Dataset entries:
****
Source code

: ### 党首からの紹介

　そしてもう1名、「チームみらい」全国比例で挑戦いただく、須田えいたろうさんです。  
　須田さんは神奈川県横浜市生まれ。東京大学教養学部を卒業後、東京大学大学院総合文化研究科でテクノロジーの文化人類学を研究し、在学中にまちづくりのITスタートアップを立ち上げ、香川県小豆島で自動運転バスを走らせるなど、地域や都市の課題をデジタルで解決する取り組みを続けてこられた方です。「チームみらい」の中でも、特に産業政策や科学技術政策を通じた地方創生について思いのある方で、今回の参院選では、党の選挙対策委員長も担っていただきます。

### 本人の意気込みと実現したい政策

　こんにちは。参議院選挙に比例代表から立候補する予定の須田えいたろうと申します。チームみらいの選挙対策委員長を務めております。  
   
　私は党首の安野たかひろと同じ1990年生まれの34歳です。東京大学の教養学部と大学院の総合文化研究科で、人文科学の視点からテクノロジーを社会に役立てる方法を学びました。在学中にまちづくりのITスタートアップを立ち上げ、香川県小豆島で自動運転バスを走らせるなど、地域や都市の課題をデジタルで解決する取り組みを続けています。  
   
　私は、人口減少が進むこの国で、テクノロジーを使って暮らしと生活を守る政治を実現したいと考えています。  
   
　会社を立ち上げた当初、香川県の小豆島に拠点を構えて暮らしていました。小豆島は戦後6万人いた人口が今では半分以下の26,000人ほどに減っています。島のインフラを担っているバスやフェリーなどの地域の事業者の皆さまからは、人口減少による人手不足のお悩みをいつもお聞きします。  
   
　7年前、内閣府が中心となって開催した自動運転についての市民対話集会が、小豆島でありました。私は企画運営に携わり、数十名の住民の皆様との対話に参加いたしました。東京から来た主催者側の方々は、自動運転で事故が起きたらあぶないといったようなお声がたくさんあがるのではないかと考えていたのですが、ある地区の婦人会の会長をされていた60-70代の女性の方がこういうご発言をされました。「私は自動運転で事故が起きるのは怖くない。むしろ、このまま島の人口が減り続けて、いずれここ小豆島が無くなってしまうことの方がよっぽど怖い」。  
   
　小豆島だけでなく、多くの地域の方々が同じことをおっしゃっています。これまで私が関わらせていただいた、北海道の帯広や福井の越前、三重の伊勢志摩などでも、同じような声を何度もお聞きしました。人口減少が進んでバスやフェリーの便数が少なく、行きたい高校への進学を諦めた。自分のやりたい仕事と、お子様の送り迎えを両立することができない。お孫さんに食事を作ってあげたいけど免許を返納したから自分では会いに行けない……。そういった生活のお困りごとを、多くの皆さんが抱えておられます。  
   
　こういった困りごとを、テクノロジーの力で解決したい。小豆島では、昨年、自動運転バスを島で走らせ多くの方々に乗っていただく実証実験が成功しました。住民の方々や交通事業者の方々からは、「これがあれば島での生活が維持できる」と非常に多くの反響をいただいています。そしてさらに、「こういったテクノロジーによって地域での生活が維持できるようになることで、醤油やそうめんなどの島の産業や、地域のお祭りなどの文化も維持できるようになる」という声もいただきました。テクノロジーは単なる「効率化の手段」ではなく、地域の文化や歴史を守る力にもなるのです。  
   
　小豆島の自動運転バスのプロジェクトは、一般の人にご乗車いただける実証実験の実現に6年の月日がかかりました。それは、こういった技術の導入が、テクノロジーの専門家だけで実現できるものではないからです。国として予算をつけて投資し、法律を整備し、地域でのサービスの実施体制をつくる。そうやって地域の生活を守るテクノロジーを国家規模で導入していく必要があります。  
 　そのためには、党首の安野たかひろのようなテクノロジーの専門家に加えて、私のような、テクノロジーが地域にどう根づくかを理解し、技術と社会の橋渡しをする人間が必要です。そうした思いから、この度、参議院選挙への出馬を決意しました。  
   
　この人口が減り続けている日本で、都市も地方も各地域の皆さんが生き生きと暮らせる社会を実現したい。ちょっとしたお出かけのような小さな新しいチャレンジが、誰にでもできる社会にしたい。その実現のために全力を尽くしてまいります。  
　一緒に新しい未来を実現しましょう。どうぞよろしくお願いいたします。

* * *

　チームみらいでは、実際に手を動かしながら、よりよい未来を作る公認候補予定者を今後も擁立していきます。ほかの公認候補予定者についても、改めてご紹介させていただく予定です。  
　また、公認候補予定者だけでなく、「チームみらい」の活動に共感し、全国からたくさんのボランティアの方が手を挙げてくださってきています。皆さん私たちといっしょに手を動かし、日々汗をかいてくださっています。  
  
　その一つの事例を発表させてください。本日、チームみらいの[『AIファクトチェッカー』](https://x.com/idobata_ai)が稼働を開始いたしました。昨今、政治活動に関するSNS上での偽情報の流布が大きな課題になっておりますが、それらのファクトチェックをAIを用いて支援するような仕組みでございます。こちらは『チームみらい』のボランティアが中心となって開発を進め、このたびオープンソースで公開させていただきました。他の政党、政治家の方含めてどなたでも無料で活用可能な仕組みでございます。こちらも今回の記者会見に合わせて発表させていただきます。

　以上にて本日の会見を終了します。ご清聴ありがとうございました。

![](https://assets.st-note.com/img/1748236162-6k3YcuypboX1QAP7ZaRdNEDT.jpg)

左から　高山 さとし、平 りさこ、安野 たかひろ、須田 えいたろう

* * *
****
**Task requirements:** Please reproduce the entries above with each occurrence of "自動運転バス" swapped for "無人運転バス", keeping everything else the same.

**Solution to this problem:**
Source code

: ### 党首からの紹介

　そしてもう1名、「チームみらい」全国比例で挑戦いただく、須田えいたろうさんです。  
　須田さんは神奈川県横浜市生まれ。東京大学教養学部を卒業後、東京大学大学院総合文化研究科でテクノロジーの文化人類学を研究し、在学中にまちづくりのITスタートアップを立ち上げ、香川県小豆島で無人運転バスを走らせるなど、地域や都市の課題をデジタルで解決する取り組みを続けてこられた方です。「チームみらい」の中でも、特に産業政策や科学技術政策を通じた地方創生について思いのある方で、今回の参院選では、党の選挙対策委員長も担っていただきます。

### 本人の意気込みと実現したい政策

　こんにちは。参議院選挙に比例代表から立候補する予定の須田えいたろうと申します。チームみらいの選挙対策委員長を務めております。  
   
　私は党首の安野たかひろと同じ1990年生まれの34歳です。東京大学の教養学部と大学院の総合文化研究科で、人文科学の視点からテクノロジーを社会に役立てる方法を学びました。在学中にまちづくりのITスタートアップを立ち上げ、香川県小豆島で無人運転バスを走らせるなど、地域や都市の課題をデジタルで解決する取り組みを続けています。  
   
　私は、人口減少が進むこの国で、テクノロジーを使って暮らしと生活を守る政治を実現したいと考えています。  
   
　会社を立ち上げた当初、香川県の小豆島に拠点を構えて暮らしていました。小豆島は戦後6万人いた人口が今では半分以下の26,000人ほどに減っています。島のインフラを担っているバスやフェリーなどの地域の事業者の皆さまからは、人口減少による人手不足のお悩みをいつもお聞きします。  
   
　7年前、内閣府が中心となって開催した自動運転についての市民対話集会が、小豆島でありました。私は企画運営に携わり、数十名の住民の皆様との対話に参加いたしました。東京から来た主催者側の方々は、自動運転で事故が起きたらあぶないといったようなお声がたくさんあがるのではないかと考えていたのですが、ある地区の婦人会の会長をされていた60-70代の女性の方がこういうご発言をされました。「私は自動運転で事故が起きるのは怖くない。むしろ、このまま島の人口が減り続けて、いずれここ小豆島が無くなってしまうことの方がよっぽど怖い」。  
   
　小豆島だけでなく、多くの地域の方々が同じことをおっしゃっています。これまで私が関わらせていただいた、北海道の帯広や福井の越前、三重の伊勢志摩などでも、同じような声を何度もお聞きしました。人口減少が進んでバスやフェリーの便数が少なく、行きたい高校への進学を諦めた。自分のやりたい仕事と、お子様の送り迎えを両立することができない。お孫さんに食事を作ってあげたいけど免許を返納したから自分では会いに行けない……。そういった生活のお困りごとを、多くの皆さんが抱えておられます。  
   
　こういった困りごとを、テクノロジーの力で解決したい。小豆島では、昨年、無人運転バスを島で走らせ多くの方々に乗っていただく実証実験が成功しました。住民の方々や交通事業者の方々からは、「これがあれば島での生活が維持できる」と非常に多くの反響をいただいています。そしてさらに、「こういったテクノロジーによって地域での生活が維持できるようになることで、醤油やそうめんなどの島の産業や、地域のお祭りなどの文化も維持できるようになる」という声もいただきました。テクノロジーは単なる「効率化の手段」ではなく、地域の文化や歴史を守る力にもなるのです。  
   
　小豆島の無人運転バスのプロジェクトは、一般の人にご乗車いただける実証実験の実現に6年の月日がかかりました。それは、こういった技術の導入が、テクノロジーの専門家だけで実現できるものではないからです。国として予算をつけて投資し、法律を整備し、地域でのサービスの実施体制をつくる。そうやって地域の生活を守るテクノロジーを国家規模で導入していく必要があります。  
 　そのためには、党首の安野たかひろのようなテクノロジーの専門家に加えて、私のような、テクノロジーが地域にどう根づくかを理解し、技術と社会の橋渡しをする人間が必要です。そうした思いから、この度、参議院選挙への出馬を決意しました。  
   
　この人口が減り続けている日本で、都市も地方も各地域の皆さんが生き生きと暮らせる社会を実現したい。ちょっとしたお出かけのような小さな新しいチャレンジが、誰にでもできる社会にしたい。その実現のために全力を尽くしてまいります。  
　一緒に新しい未来を実現しましょう。どうぞよろしくお願いいたします。

* * *

　チームみらいでは、実際に手を動かしながら、よりよい未来を作る公認候補予定者を今後も擁立していきます。ほかの公認候補予定者についても、改めてご紹介させていただく予定です。  
　また、公認候補予定者だけでなく、「チームみらい」の活動に共感し、全国からたくさんのボランティアの方が手を挙げてくださってきています。皆さん私たちといっしょに手を動かし、日々汗をかいてくださっています。  
  
　その一つの事例を発表させてください。本日、チームみらいの[『AIファクトチェッカー』](https://x.com/idobata_ai)が稼働を開始いたしました。昨今、政治活動に関するSNS上での偽情報の流布が大きな課題になっておりますが、それらのファクトチェックをAIを用いて支援するような仕組みでございます。こちらは『チームみらい』のボランティアが中心となって開発を進め、このたびオープンソースで公開させていただきました。他の政党、政治家の方含めてどなたでも無料で活用可能な仕組みでございます。こちらも今回の記者会見に合わせて発表させていただきます。

　以上にて本日の会見を終了します。ご清聴ありがとうございました。

![](https://assets.st-note.com/img/1748236162-6k3YcuypboX1QAP7ZaRdNEDT.jpg)

左から　高山 さとし、平 りさこ、安野 たかひろ、須田 えいたろう

* * *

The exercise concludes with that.